Battere moneta: un’arma a doppio taglio
Battere moneta per proprio conto ha una notevole serie di vantaggi. In primo luogo permette di pagare gli stipendi dei lavoratori statali anche nel caso in cui le casse siano completamente vuote, evitando o comunque limitando il rischio di scioperi del personale. In secondo luogo, permette di disporre di liquidità per compiere pagamenti verso le forniture estere, non lasciando il Paese in assenza totale di merci di importazione.

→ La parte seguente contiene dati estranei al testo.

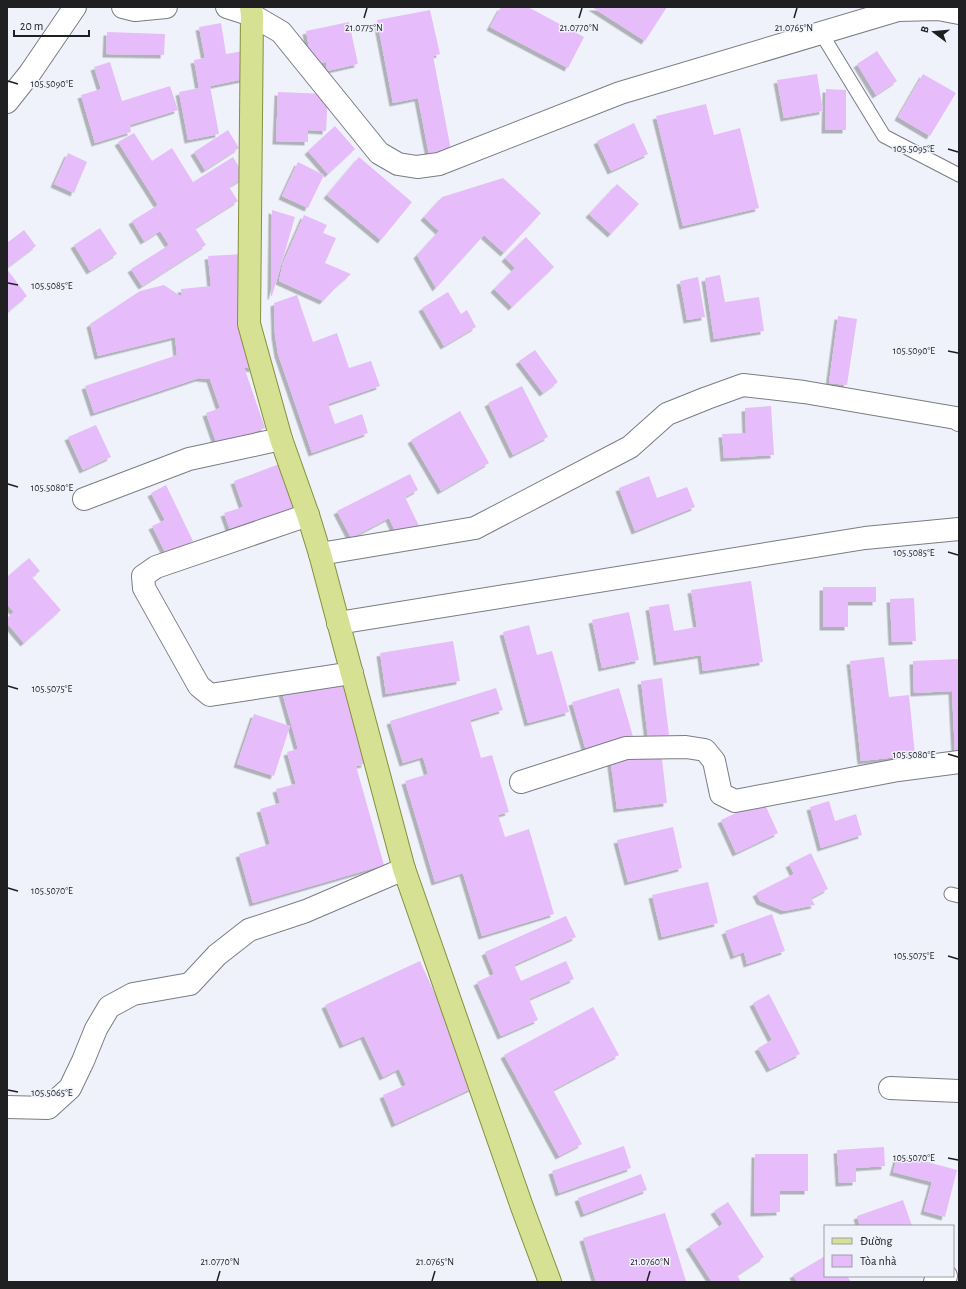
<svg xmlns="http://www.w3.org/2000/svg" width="966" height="1289" font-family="'Alegreya Sans',sans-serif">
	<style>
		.building { fill: #e6bdfa; filter: url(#shadow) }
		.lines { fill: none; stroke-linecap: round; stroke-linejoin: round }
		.lane-casing { stroke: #7b7c84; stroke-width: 15 }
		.street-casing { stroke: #7b7c84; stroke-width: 24 }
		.secondary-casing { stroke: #7b7c84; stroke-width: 24 }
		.primary-casing { stroke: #85903d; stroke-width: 24 }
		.lane { stroke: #fff; stroke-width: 13 }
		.street { stroke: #fff; stroke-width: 22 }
		.secondary { stroke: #fff; stroke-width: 22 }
		.primary { stroke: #d6e193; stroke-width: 22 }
		.ticks { fill: none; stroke: #202023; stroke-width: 1.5 }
		.ticks-label { font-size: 10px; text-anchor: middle; fill: #202023; stroke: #f0f2fb; stroke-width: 3; stroke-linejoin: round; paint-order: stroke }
	</style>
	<defs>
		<filter id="shadow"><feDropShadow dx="-3.5" dy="3.5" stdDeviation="0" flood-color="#0004"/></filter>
	</defs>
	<rect width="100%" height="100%" fill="#f0f2fb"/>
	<!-- building -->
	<path class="building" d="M501,7h27l56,30 -16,31 -78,-41z
		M592,7h75l-22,34z
		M430,10l10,44 -7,2 18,94 -22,5 -11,-57 -25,5 -16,-83z
		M349,22l9,42 -31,7 -1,-9 -14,2 -6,-33z
		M221,23l5,31 17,-3 6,27 -39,8 9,48 -31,6 -9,-48 20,-4 -5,-28 11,-2 -6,-31z
		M107,32l58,2 -1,21 -58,-1z
		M877,51l20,30 -21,14 -19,-31z
		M110,62l12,39 48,-15 8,24 -48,15 1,7 -36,11 -14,-48 20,-6 -7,-22z
		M817,74l6,37 -39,7 -7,-38z
		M923,74l33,19 -26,43 -32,-19z
		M826,89l20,1v40h-21z
		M278,92l50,2 -2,37 -18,-1v12l-32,-1z
		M706,104l8,31 26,-7 19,80 -76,18 -27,-110z
		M634,123l14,31 -37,17 -14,-30z
		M335,126l20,23 -27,25 -20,-23z
		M228,130l11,18 -34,22 -11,-18z
		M134,133l18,28 20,-13 21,34 40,-25 12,20 -16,10 9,14 -43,27 11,17 -64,41 -11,-17 38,-24 -9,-14 -16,10 -12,-20 26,-16 -40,-63z
		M68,153l19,9 -13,31 -20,-9z
		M359,157l53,45 -31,38 -54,-45z
		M298,162l26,13 -16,33 -26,-12z
		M503,178l38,35 -37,40 -20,-18 -48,53 -19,-33 22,-24 -15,-14 18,-20z
		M617,184l22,20 -28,30 -22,-20z
		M272,210l23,7 -23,79h-1z
		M304,215l23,10 -4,8 13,5 -11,25 26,11 -15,13 -13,14 -44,-20 4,-18z
		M100,228l17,26 -27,17 -16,-26z
		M24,230l12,16 -29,22v-25z
		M526,237l28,30 -42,40 -18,-18 21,-21 -10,-10z
		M243,254l10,115 -9,-2 21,61 -48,17 -11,-32 14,-5 -10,-29 -11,-1 -105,35 -9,-27 92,-31 -2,-18 -77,19 -8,-32 50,-33 24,-6 18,12 -1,-8 30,-3 -3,-30z
		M7,269l20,27 -18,15 -2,-3z
		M720,275l5,27 34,-5 5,34 -50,8 -9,-61z
		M698,277l7,40 -18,3 -7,-39z
		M448,292l13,22 6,-4 9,17 -32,19 -22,-38z
		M297,295l16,47 24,-9 12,35 22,-7 9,25 -52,18 7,20 27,-10 6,19 -56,20 -34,-99 -3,-19 -1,-32z
		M838,316l19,3 -10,66 -18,-2z
		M535,350l23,32 -15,11 -24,-32z
		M522,386l26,51 -35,18 -25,-52z
		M771,406l3,49 -50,3 -2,-24 24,-1 -1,-25z
		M460,411l29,52 -48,28 -30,-51z
		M96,425l15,32 -28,13 -15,-33z
		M282,463l16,43 -68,24 -6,-17 19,-6 -9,-26z
		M410,474l8,16 -13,7 14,29 -21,11 -9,-19 -38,20 -14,-27z
		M649,476l8,22 30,-11 8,20 -60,24 -16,-43z
		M166,485l27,56 -27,13 -14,-28 13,-6 -14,-27z
		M29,558l11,13 -8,6 29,33 -37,33 -17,-20v-5l7,-6 -7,-8v-27z
		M751,581l12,81 -60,9 -2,-16 -44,7 -8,-55 20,-3 5,27 23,-4 -6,-37z
		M823,587h53v15h-28v25h-25z
		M914,598l2,43 -24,1 -2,-43z
		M629,612l10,48 -37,8 -10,-48z
		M529,625l8,30 15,-4 17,61 -41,11 -25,-91z
		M453,641l7,40 -74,13 -6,-41z
		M884,657l5,40 20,-2 6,60 -54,6 -11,-100z
		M959,659v93l-4,1 -3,-62 -38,2 -1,-32z
		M340,675l25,89 -9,2 28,99 -131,38 -14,-49 31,-10 -10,-35 20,-6 -4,-14 20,-5 -9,-32 11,-3 -16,-57z
		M662,678l7,57 -21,3 -7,-57z
		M496,688l7,22 -33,10 11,38 11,-3 11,37 6,20 -11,3 7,22 24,-8 25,85 -72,22 -19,-63 -28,9 -30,-101 23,-7 -5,-17 -20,6 -13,-42z
		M619,688l15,52 -47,14 -15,-52z
		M254,714l36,12 -16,50 -37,-12z
		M661,750l6,53 -50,6 -7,-52z
		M763,800l15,33 -42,20 -15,-33z
		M829,801l6,20 21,-7 6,21 -41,13 -11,-41z
		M673,827l9,41 -54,14 -11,-42z
		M811,853l17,36 -17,9 4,7 -31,6 -24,-10 -4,-8 38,-19 -5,-10z
		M708,882l10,41 -56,14 -10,-42z
		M772,914l13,37 -38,13 -3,-12 -10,4 -9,-25z
		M566,916l10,21 -62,28 7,16 45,-20 8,18 -45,20 9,21 -37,16 -24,-54 17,-8 -9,-22z
		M420,961l57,125 -82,38 -12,-29 23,-10 -7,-16 -16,8 -19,-41 -21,9 -18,-40z
		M769,994l31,60 -30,15 -12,-21 14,-8 -19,-37z
		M593,1007l26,48 -66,35 29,54 -23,12 -55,-101z
		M624,1146l7,22 -72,25 -7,-22z
		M884,1147l1,19 -29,2v14l-17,1 -2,-33z
		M755,1154h53v37h-28v21l-26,1z
		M898,1154l59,16 -12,47 -21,-6 8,-29 -39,-10z
		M641,1174l6,16 -63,24 -6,-16z
		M903,1200l9,26h-52l-3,-10z
		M728,1202l36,55 -27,18 4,7h-29l-23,-36 34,-22 -9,-13z
		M665,1213l21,68 -4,1h-86l-13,-44z
		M825,1256v20h22l4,6h-54l-4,-7z"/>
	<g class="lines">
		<!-- lane casing -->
		<g class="lane-casing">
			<path id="lane" d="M821,33l63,103 75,39
				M951,894l8,2"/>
		</g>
		<!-- street casing -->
		<g class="street-casing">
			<path id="street" d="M7,102l23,-29 45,-66
				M84,499l105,-40 92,-20
				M308,515l-152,52 -13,9 1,12 55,98 11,9 142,-22
				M320,554l155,-26 155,-81 37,-33 40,-16 36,-13 61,7 152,26 3,2
				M338,623l527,-85 94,-9
				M521,782l105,-34 60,-1 19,3 9,11 7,33 14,7 163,-31 61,-8
				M890,1088l69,3
				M7,1107l41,1 22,-20 13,-27 13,-32 13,-22 24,-13 57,-10 27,-29 32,-25 57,-19 98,-42
				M935,1282l11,-6"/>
		</g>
		<!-- secondary casing -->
		<g class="secondary-casing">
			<path id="secondary" d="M123,7l12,3 31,-3
				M227,7l25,8 29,17 98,121 19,11 19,3 22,-3 181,-71 278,-83 40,-1 21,4"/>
		</g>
		<!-- primary casing -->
		<g class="primary-casing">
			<path id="primary" d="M251,7l1,8 -3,309 32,115 27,76 12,39 84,315 118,338 28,75"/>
		</g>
		<!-- lane -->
		<use href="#lane" class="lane"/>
		<!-- street -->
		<use href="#street" class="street"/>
		<!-- secondary -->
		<use href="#secondary" class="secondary"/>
		<!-- primary -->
		<use href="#primary" class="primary"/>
	</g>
	<!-- ticks -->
	<path class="ticks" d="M364,18l3,-10M579,18l3,-10M794,18l3,-10M8,81l10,3M948,149l10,3M8,283l10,2M948,351l10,2M8,484l10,3M948,552l10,3M8,686l10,3M948,754l10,3M8,888l10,3M948,956l10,3M8,1090l10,2M948,1158l10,2M217,1281l3,-10M432,1281l3,-10M647,1281l3,-10"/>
	<g class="ticks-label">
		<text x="364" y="31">21.0775°N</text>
		<text x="579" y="31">21.0770°N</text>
		<text x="794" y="31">21.0765°N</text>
		<text x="52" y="87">105.5090°E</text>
		<text x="914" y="152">105.5095°E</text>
		<text x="52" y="289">105.5085°E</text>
		<text x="914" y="354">105.5090°E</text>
		<text x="52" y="491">105.5080°E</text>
		<text x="914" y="556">105.5085°E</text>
		<text x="52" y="692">105.5075°E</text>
		<text x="914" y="758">105.5080°E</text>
		<text x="52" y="894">105.5070°E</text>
		<text x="914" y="959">105.5075°E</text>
		<text x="52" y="1096">105.5065°E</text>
		<text x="914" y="1161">105.5070°E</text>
		<text x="220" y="1265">21.0770°N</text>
		<text x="435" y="1265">21.0765°N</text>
		<text x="650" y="1265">21.0760°N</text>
	</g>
	<!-- border -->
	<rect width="966" height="1289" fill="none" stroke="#202023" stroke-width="16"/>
	<!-- legend -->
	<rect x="824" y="1225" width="130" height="52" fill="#f0f2fb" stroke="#9d9ea5"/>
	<rect x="832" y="1238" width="20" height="6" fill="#d6e193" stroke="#9d9ea5"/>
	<text x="860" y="1245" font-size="12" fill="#202023">Đường</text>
	<rect x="832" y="1255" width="20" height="12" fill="#e6bdfa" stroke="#9d9ea5"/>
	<text x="860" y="1265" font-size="12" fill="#202023">Tòa nhà</text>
	<!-- north arrow -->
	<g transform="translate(934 32) rotate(286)" stroke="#f0f2fb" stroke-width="3" paint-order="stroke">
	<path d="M0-3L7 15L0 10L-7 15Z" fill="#202023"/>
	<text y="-6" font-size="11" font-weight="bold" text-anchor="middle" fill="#202023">B</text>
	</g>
	<!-- scale -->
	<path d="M14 30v6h75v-6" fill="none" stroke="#202023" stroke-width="2"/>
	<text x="20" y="30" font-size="12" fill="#202023" stroke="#f0f2fb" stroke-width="3" paint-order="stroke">20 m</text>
</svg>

Tutto ciò avviene però solo nel momento in cui la stima internazionale di cui gode il Paese è buona: in caso contrario è una pericolosissima arma a doppio taglio, dalla lama assai affilata. Incrementare oltre le coperture garantite la valuta in circolazione porta alla svalutazione del suo valore nominale, provocando un’inflazione inarrestabile. Il crescere dei prezzi in modo esponenziale impoverisce la popolazione, costringendo l’adattamento degli stipendi per garantire la sussistenza della popolazione. Ciò necessita però di un nuovo aumento del denaro circolante, concludendo così il cerchio. È palese come questo sistema, alla lunga, porti alla totale distruzione del sistema economico, come avvenuto nel caso dello Zimbabwe.
Le speranze di Mnangagwa
Le speranze del leader dello Zimbabwe sono riposte nella stabilizzazione dell’apparato economico nel momento in cui cesseranno le iniezioni di liquidità. Soltanto allora e dopo il necessario periodo transitorio di riequilibrio del denaro circolante il Paese potrà uscire dalla crisi inflazionistica. Il problema è però legato alle tempistiche: per stabilizzare l’economia di un Paese molto forte servono generalmente almeno cinque anni. Nel caso dello Zimbabwe, cui sostrato economico è completamente devastato, potrebbero servire vari decenni. Con la fame e la carenza dei beni di prima necessità, pensare che la popolazione possa resistere ancora per così tanti anni è impensabile.